Text section =>
══════════════════════════════
Utah Stories from the Beehive Archive

Industrialism Drives Utah Women to the Workplace

industrious women.jpg

Dublin Core

Title

Industrialism Drives Utah Women to the Workplace

Description

American industrialism at the turn of the 20th century brought Utah women out of their homes and into the workplace. There they faced inequality and wage disparity.

The turn of the twentieth century saw dramatic changes that created new opportunities for Utah women.  Statehood marked the end of polygamy and restored women's right to vote.  New laws set minimum wages and maximum working hours for Utah women.  New technology brought indoor plumbing, electricity, and motorized appliances that revolutionized the household.  And the growth of commercial laundries and factory-produced food and clothing relieved women of many chores and created for them jobs outside the home. 

Indeed, the new American industrialism depended on women workers.  In Utah factories, for example, they canned tomatoes, made soap, rolled cigars, and dipped chocolates.  Many found employment staffing – and even managing – hotels and retail stores all over the state.  Telephone operators were mostly women, although few advanced beyond lower supervisory positions.  Women also dominated health care, as well as the teaching profession.  But low teacher salaries and the failure of school boards to provide equal pay for female teachers – as was required by state law – led many women to leave classrooms for better-paying office jobs.
══════════════════════════════
Recorded information =>

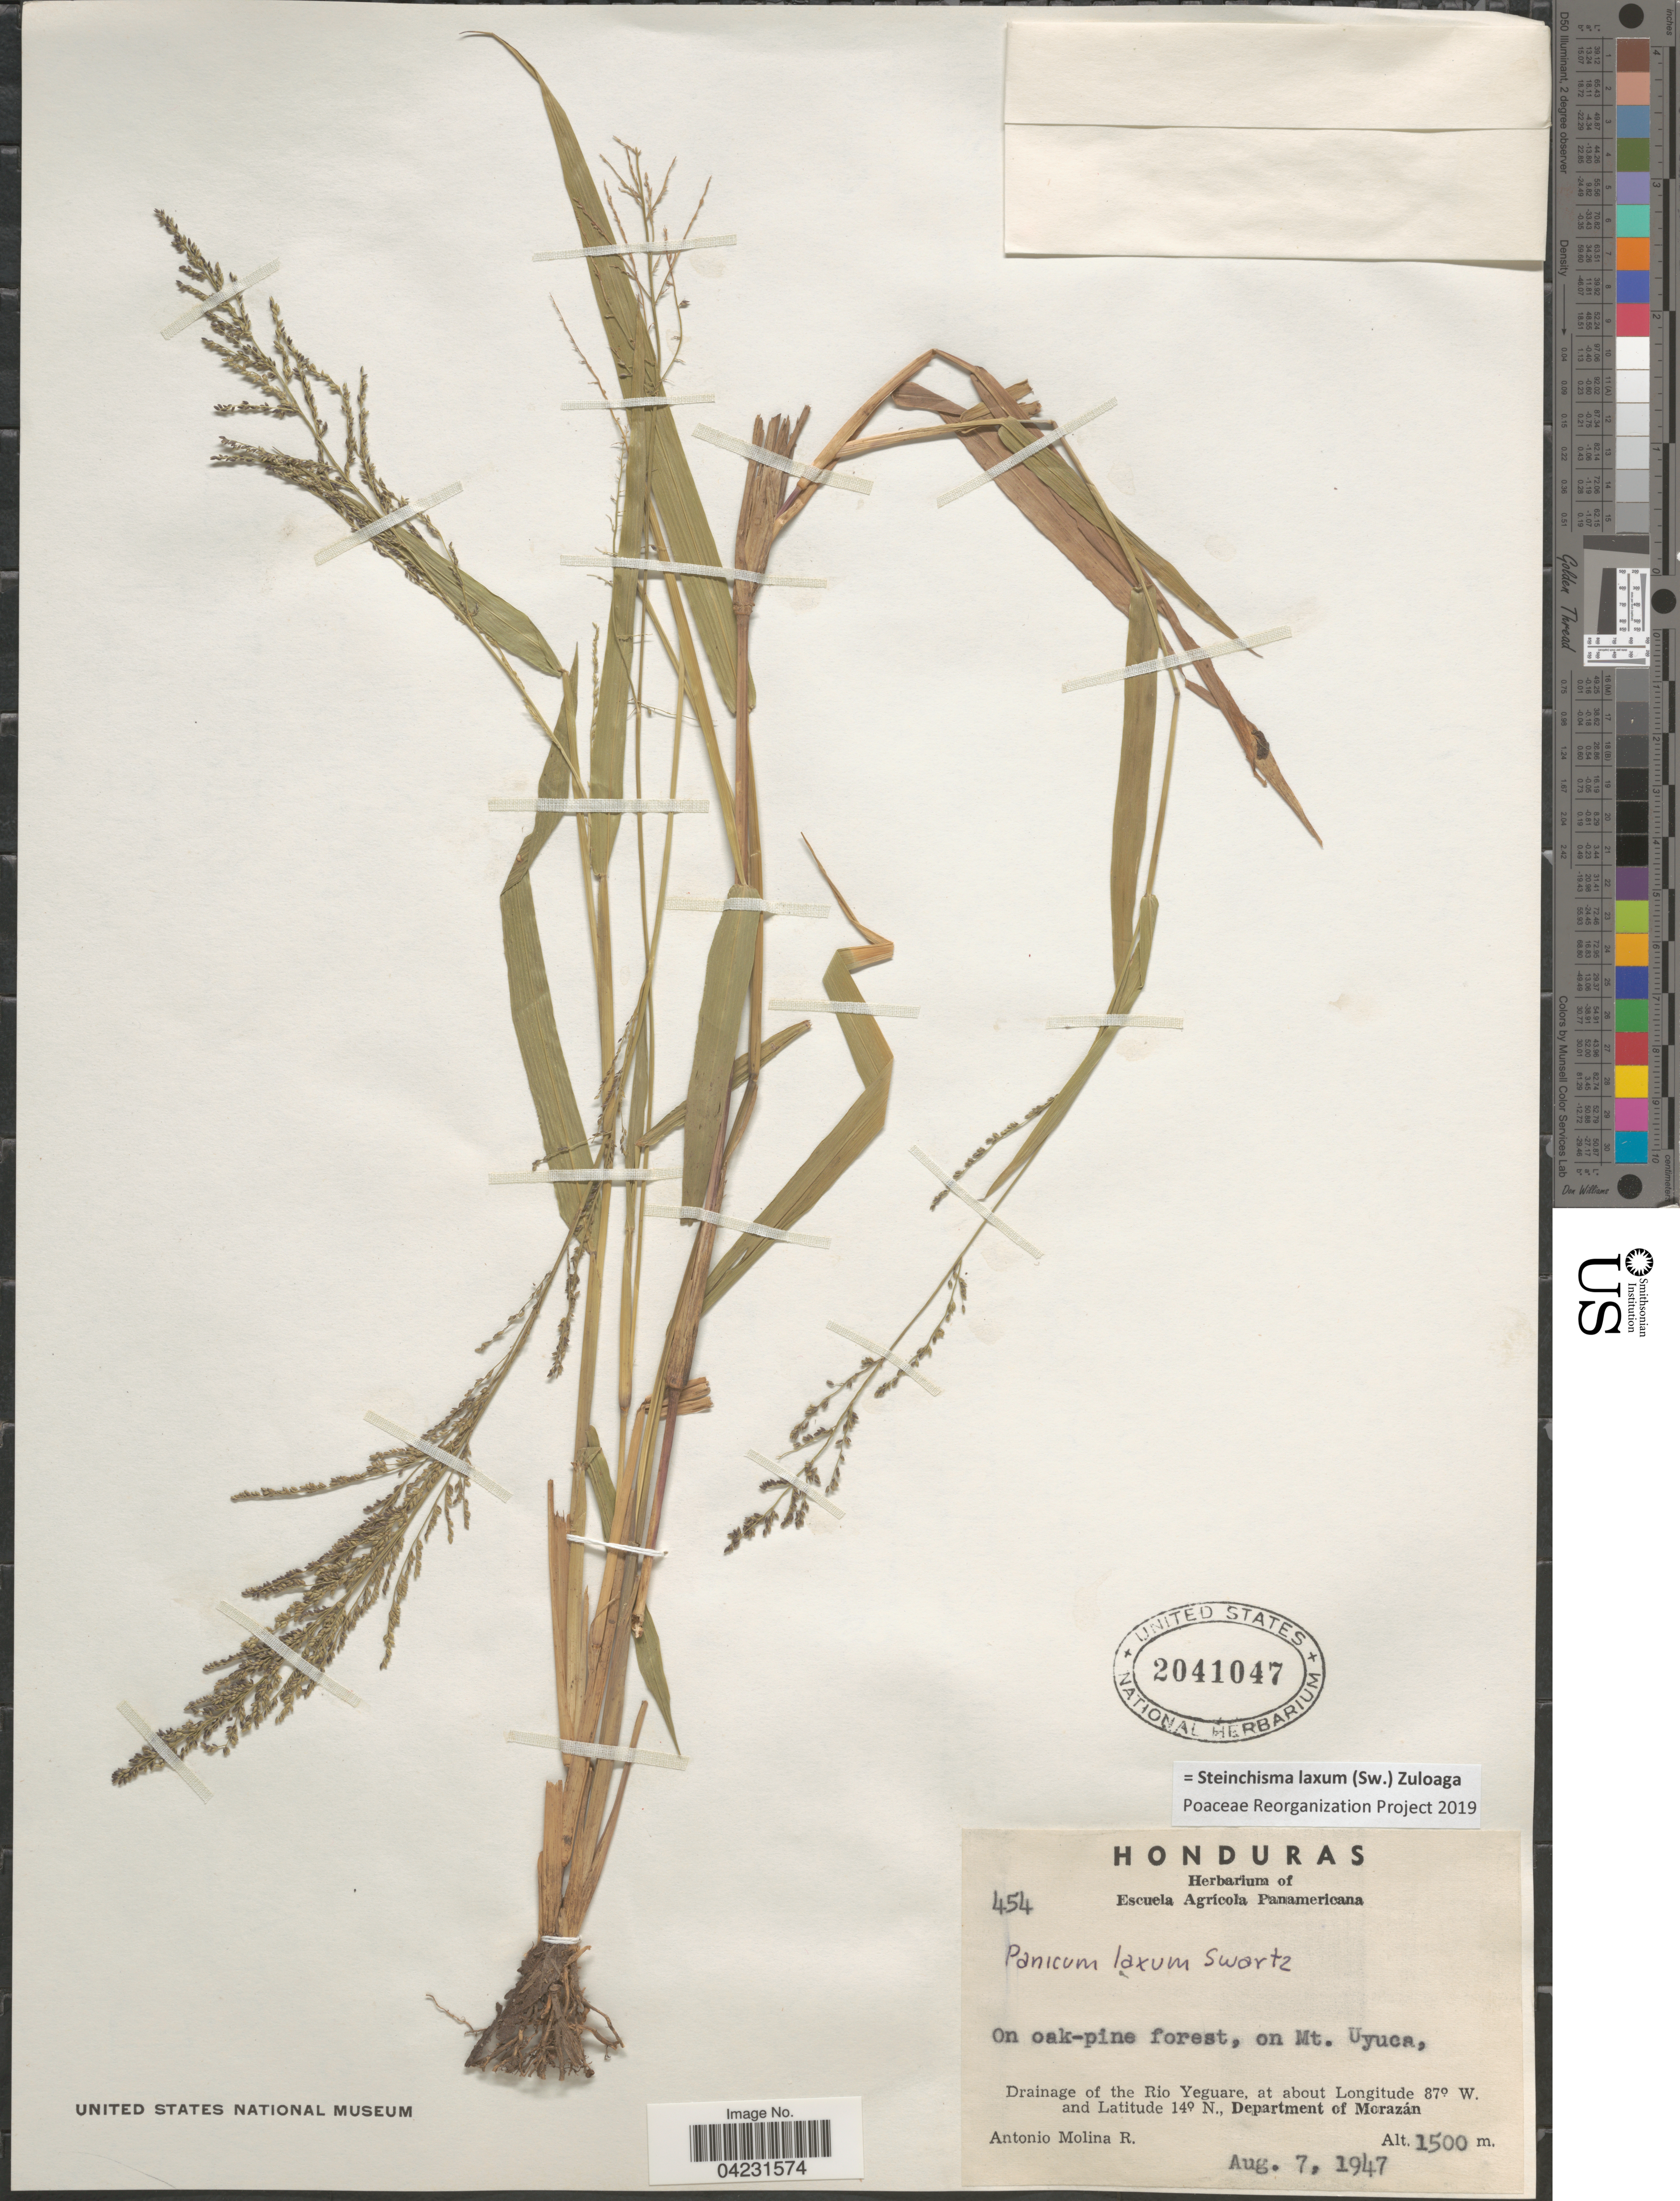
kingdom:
══════════════════════════════
Instructions =>
a. Which jobs does the text on Utah women in the workplace say women did in Utah factories?
b. Write out the stretch of the text on Utah women in the workplace from "industrious women.jpg" through "and wage disparity.", word for word.

Solutions to the problems =>
a. They canned tomatoes, made soap, rolled cigars, and dipped chocolates.

b.
industrious women.jpg

Dublin Core

Title

Industrialism Drives Utah Women to the Workplace

Description

American industrialism at the turn of the 20th century brought Utah women out of their homes and into the workplace. There they faced inequality and wage disparity.